The amount of capital gains exemption u/s 54 will be the lower of the following:

1. Amount of capital gains arising on the transfer of land; or
2. Amount invested in the purchase/construction of a new residential house property (including the amount deposited in the Capital Gains Deposit Account Scheme)

Surana says: “The threshold limit of considering investment in a new house property would be restricted to Rs 10 crore for the purpose of claiming deduction under Section 54 of the Income Tax Act, 1961.”

Frequently Asked Questions

What is Section 54 in the Income Tax Act?

Section 54 of the Income Tax Act, 1961, allows individuals to claim tax exemption on long-term capital gains arising from the sale of residential house property by investing the gains in a new residential property within specified time limits.
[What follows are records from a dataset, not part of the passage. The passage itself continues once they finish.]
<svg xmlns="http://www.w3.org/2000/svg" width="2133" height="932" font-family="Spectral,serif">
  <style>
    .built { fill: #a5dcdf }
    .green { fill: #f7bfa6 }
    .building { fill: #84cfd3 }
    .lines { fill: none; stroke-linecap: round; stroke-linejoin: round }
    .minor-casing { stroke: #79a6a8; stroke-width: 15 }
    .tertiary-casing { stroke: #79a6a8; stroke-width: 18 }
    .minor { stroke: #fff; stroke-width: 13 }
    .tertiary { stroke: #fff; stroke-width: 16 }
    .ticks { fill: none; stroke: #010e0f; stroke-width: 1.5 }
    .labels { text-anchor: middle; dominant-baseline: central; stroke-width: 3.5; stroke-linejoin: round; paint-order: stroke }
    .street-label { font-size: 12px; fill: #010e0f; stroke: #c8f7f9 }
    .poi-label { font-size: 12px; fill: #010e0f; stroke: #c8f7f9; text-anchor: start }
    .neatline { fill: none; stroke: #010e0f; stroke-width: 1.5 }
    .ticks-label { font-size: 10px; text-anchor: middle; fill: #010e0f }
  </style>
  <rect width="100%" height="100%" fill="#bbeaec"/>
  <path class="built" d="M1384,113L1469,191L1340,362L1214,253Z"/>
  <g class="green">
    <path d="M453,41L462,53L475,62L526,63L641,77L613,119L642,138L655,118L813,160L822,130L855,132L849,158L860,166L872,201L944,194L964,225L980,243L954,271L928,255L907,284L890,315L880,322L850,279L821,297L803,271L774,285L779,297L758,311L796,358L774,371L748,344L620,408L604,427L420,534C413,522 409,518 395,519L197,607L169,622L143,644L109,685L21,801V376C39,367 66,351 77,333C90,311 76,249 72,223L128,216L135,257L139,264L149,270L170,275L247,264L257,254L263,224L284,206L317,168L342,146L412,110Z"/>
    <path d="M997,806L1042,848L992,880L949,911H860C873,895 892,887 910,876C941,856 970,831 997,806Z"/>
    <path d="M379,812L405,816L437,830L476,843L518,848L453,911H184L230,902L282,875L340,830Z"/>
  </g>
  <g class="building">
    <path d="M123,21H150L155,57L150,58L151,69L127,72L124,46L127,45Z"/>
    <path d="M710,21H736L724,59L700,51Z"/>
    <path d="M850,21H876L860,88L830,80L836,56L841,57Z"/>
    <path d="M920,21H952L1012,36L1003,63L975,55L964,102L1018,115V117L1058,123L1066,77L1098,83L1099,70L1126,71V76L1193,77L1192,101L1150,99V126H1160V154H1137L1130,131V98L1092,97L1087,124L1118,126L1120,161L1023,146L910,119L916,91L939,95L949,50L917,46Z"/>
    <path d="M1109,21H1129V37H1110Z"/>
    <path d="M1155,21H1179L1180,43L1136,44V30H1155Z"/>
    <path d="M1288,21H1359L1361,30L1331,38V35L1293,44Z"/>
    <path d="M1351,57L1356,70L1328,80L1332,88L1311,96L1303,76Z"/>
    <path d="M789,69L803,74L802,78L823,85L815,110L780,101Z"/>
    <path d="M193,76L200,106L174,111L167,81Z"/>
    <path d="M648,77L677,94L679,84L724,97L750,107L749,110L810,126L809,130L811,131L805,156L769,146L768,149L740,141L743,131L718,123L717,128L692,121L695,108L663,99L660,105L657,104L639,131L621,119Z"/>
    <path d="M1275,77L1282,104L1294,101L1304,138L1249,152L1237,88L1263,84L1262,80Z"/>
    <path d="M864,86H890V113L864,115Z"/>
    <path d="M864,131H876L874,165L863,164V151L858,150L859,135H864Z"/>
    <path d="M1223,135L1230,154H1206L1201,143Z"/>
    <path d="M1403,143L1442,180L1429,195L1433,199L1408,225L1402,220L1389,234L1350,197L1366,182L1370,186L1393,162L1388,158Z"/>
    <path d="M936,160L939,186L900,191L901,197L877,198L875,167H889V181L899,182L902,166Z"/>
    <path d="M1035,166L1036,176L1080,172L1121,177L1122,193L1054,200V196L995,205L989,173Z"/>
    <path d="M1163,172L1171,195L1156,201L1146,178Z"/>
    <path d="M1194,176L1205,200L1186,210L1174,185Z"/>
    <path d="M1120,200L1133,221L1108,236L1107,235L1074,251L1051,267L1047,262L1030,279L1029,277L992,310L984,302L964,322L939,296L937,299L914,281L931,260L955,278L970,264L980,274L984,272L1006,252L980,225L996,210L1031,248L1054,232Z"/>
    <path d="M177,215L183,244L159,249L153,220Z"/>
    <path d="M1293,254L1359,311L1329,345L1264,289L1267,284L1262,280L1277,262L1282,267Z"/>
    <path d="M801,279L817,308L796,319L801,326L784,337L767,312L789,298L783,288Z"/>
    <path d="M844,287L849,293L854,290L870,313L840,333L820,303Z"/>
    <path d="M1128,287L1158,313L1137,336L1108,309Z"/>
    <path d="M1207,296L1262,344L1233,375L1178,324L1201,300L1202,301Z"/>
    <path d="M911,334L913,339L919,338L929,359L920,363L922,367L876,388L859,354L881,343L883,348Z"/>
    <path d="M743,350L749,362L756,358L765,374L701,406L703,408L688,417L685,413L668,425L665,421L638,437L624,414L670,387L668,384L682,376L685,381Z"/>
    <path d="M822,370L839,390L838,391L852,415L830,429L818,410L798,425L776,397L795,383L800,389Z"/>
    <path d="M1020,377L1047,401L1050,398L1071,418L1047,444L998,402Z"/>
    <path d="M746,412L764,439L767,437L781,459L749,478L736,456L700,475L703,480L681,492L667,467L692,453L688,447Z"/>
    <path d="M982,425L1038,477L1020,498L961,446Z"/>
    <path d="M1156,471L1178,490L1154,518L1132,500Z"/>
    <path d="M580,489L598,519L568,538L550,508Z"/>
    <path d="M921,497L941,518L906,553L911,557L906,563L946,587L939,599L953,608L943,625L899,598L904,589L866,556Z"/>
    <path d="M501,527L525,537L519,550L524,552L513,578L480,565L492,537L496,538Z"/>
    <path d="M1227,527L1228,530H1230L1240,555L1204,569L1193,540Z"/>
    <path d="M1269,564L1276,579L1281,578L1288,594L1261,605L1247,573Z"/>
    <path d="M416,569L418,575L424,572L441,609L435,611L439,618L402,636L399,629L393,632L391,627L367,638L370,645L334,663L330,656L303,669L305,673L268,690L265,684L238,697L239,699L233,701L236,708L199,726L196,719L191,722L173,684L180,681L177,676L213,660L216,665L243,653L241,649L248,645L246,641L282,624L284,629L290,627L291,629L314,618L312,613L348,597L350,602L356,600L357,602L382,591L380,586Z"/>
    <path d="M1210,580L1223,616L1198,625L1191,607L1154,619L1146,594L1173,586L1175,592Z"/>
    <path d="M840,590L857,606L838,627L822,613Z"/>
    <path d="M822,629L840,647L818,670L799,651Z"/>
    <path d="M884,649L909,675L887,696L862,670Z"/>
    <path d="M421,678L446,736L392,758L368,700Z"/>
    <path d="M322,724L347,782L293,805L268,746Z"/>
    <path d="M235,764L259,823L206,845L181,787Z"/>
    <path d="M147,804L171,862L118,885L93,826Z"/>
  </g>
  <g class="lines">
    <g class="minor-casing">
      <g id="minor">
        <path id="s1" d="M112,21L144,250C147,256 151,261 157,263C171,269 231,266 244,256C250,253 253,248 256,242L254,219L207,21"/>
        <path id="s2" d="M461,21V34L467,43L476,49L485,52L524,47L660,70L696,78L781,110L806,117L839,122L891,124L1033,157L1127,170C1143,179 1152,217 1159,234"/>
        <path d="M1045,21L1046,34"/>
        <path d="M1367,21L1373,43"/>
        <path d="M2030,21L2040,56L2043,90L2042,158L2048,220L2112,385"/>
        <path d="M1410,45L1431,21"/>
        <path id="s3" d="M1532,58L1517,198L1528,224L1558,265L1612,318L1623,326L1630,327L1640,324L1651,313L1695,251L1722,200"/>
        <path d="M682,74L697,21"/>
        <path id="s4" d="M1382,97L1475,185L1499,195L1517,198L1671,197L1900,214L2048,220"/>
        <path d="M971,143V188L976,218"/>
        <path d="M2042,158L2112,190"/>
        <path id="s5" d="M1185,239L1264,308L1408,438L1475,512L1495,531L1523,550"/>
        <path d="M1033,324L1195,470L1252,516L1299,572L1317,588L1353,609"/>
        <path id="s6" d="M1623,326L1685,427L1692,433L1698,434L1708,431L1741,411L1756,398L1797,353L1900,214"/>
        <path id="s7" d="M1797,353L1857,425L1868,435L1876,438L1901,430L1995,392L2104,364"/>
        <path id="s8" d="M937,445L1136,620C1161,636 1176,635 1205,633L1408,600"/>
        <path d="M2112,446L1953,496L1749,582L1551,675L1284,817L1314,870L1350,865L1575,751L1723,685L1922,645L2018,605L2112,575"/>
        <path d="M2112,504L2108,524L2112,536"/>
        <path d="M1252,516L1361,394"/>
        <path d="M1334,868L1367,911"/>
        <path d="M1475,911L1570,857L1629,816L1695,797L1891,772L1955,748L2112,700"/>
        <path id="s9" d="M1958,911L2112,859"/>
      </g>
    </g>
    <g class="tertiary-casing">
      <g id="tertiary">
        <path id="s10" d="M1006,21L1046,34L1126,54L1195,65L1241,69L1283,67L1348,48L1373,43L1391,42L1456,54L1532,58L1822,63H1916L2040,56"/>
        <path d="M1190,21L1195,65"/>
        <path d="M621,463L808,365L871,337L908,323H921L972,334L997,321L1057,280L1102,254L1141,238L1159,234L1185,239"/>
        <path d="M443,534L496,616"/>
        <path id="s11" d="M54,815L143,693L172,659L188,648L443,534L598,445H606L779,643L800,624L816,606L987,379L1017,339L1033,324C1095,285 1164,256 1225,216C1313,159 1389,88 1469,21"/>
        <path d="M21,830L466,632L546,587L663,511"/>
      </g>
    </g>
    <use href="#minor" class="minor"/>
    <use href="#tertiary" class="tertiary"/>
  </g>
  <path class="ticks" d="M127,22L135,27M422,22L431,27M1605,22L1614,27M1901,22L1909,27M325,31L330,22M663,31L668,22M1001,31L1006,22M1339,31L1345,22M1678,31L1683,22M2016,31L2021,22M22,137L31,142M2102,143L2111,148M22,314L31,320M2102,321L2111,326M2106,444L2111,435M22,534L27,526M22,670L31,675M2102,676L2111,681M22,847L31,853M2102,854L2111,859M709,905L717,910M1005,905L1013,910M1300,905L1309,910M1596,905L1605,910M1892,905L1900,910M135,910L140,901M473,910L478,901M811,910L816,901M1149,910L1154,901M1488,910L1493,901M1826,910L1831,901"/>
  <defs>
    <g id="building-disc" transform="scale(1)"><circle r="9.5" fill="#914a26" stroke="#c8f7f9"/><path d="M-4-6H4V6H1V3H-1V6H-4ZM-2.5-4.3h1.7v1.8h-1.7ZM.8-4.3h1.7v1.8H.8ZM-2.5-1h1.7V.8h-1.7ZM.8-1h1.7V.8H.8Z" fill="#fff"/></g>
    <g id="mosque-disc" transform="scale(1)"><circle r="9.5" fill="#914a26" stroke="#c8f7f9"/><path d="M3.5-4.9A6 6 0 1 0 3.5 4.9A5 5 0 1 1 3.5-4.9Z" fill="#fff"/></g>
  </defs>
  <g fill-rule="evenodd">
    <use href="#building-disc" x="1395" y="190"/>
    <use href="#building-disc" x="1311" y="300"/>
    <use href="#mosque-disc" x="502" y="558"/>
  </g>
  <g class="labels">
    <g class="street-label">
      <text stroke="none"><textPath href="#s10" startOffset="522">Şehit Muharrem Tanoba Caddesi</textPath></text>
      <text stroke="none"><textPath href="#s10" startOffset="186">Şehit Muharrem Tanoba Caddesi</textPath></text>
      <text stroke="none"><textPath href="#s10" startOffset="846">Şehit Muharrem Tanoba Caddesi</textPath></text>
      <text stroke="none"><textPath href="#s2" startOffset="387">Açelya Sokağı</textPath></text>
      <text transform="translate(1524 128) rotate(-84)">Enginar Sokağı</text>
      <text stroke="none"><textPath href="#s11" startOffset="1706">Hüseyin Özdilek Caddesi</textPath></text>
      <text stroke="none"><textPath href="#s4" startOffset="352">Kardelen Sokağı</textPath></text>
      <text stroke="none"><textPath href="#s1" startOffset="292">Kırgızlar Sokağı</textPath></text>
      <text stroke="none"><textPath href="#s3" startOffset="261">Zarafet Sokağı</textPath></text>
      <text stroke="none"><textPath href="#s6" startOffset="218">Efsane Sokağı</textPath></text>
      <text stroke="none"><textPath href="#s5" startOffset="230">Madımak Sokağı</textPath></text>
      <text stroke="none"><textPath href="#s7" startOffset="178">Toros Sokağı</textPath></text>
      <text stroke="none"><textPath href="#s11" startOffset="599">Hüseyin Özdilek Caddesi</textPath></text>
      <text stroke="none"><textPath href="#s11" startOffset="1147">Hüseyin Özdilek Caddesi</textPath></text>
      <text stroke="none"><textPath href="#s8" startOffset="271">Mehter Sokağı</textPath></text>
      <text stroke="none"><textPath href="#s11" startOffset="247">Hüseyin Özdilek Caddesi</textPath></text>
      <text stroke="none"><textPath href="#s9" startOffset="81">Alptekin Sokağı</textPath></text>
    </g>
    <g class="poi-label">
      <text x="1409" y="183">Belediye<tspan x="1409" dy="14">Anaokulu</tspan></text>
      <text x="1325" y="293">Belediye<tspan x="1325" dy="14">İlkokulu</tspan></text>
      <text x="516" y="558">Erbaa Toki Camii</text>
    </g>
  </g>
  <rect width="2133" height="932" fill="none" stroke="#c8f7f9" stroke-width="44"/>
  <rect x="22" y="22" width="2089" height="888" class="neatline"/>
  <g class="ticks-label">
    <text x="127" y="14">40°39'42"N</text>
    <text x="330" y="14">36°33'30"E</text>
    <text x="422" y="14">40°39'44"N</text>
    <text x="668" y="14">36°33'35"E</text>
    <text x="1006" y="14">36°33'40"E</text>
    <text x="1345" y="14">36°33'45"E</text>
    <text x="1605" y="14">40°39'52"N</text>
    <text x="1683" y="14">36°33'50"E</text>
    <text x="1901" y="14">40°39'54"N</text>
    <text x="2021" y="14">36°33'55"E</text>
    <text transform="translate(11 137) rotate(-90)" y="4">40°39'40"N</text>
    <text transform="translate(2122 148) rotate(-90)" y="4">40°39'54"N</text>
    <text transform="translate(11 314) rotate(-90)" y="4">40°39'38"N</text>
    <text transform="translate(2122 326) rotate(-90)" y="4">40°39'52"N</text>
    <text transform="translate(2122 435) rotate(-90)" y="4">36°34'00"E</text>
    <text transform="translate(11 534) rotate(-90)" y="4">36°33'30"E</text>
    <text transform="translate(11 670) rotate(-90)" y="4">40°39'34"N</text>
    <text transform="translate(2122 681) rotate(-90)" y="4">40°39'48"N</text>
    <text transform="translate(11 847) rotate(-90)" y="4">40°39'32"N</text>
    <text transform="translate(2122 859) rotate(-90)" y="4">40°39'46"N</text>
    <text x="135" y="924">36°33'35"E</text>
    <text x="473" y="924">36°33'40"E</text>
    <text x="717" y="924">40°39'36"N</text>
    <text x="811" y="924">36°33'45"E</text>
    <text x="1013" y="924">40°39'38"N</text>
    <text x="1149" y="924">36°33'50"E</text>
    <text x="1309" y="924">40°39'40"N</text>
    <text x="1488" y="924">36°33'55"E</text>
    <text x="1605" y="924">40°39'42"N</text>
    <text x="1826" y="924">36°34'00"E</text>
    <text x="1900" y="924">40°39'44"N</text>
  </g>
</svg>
How long do I have to purchase a new property to claim Section 54 benefits?

You must purchase the new property within 2 years after the date of transfer of the old property or construct it within 3 years from the date of transfer to claim Section 54 benefits.

Can I claim Section 54 benefits if I buy two properties?

Yes, you can claim Section 54 benefits for two properties if the long-term capital gains are up to Rs 2 crore, but this is a one-time benefit.

What is the lock-in period for the new property purchased under Section 54?

The new property must be held for at least 3 years from the date of acquisition or completion of construction to avoid the withdrawal of the tax exemption.

What happens if I sell the new property within 3 years?

If you sell the new property within 3 years from the date of acquisition or completion of construction, the tax exemption granted under Section 54 will be withdrawn, and the cost of acquisition of the new asset will be reduced from the exempted capital gains.